Exactly the lines below starting at the line with "どれくらいに設定されてるの？" and ending at the line with "PET瓶0.04kg ￥0.09" are wanted, with both ends included. Leave out the pictures and add no other lines.

● ● ●

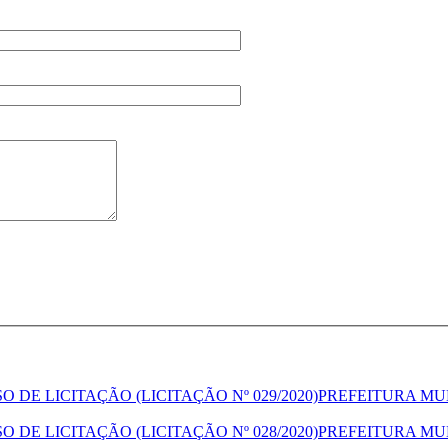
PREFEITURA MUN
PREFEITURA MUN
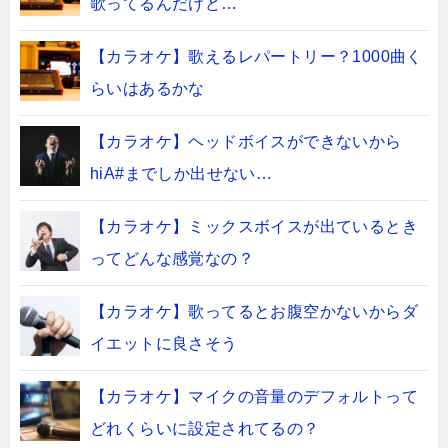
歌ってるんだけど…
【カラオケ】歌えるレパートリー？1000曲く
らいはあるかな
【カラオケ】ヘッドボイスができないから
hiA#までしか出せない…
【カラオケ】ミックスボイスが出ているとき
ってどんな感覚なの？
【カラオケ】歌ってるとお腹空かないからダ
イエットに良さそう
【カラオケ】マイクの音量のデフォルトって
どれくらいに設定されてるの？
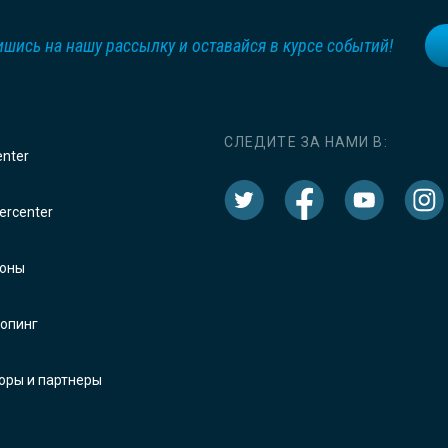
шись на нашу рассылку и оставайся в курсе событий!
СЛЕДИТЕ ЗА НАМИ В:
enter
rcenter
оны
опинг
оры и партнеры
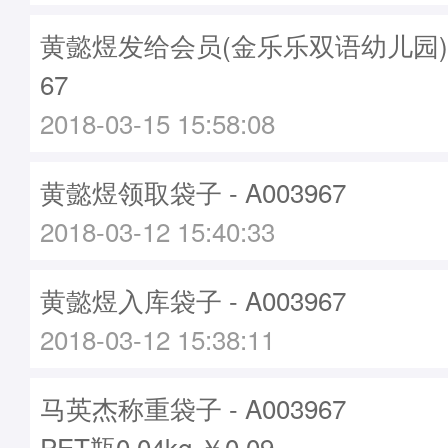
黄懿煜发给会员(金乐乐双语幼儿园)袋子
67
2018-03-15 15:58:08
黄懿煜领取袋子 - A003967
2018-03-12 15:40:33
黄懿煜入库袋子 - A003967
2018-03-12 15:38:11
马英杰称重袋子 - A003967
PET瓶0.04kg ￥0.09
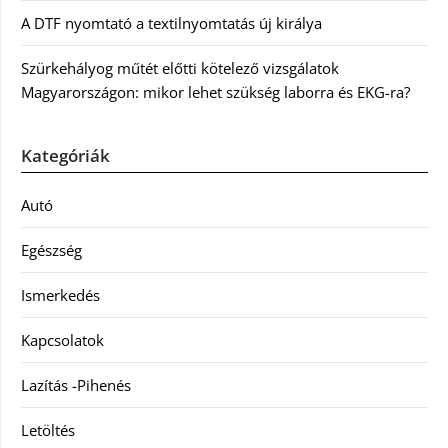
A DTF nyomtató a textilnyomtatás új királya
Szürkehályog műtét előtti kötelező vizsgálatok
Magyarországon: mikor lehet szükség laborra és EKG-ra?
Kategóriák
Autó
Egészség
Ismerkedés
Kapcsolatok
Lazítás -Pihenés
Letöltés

● ● ●

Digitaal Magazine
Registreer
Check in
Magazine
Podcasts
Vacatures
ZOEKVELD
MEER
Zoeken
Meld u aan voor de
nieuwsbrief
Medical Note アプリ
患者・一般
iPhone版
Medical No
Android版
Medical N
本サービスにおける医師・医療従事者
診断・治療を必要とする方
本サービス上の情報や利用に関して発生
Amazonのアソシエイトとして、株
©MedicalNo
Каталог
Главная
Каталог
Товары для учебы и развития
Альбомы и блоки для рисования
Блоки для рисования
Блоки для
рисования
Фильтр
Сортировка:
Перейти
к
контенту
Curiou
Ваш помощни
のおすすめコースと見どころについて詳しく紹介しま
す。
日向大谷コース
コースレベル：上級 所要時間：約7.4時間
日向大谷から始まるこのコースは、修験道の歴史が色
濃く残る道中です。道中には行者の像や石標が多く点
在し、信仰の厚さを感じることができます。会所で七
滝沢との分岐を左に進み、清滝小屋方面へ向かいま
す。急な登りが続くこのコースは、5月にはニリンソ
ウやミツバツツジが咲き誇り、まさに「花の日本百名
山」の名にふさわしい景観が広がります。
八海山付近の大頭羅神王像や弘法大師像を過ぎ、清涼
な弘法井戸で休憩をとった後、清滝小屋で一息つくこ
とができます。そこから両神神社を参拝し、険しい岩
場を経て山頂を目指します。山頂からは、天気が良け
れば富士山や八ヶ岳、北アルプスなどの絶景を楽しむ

● ● ●

» **SOLVED EXERCISE**
どれくらいに設定されてるの？
шись на нашу рассылку и оставайся в курсе событий!
СЛЕДИТЕ ЗА НАМИ В:
enter
rcenter
оны
опинг
оры и партнеры
黄懿煜发给会员(金乐乐双语幼儿园)袋子
67
2018-03-15 15:58:08
黄懿煜领取袋子 - A003967
2018-03-12 15:40:33
黄懿煜入库袋子 - A003967
2018-03-12 15:38:11
马英杰称重袋子 - A003967
PET瓶0.04kg ￥0.09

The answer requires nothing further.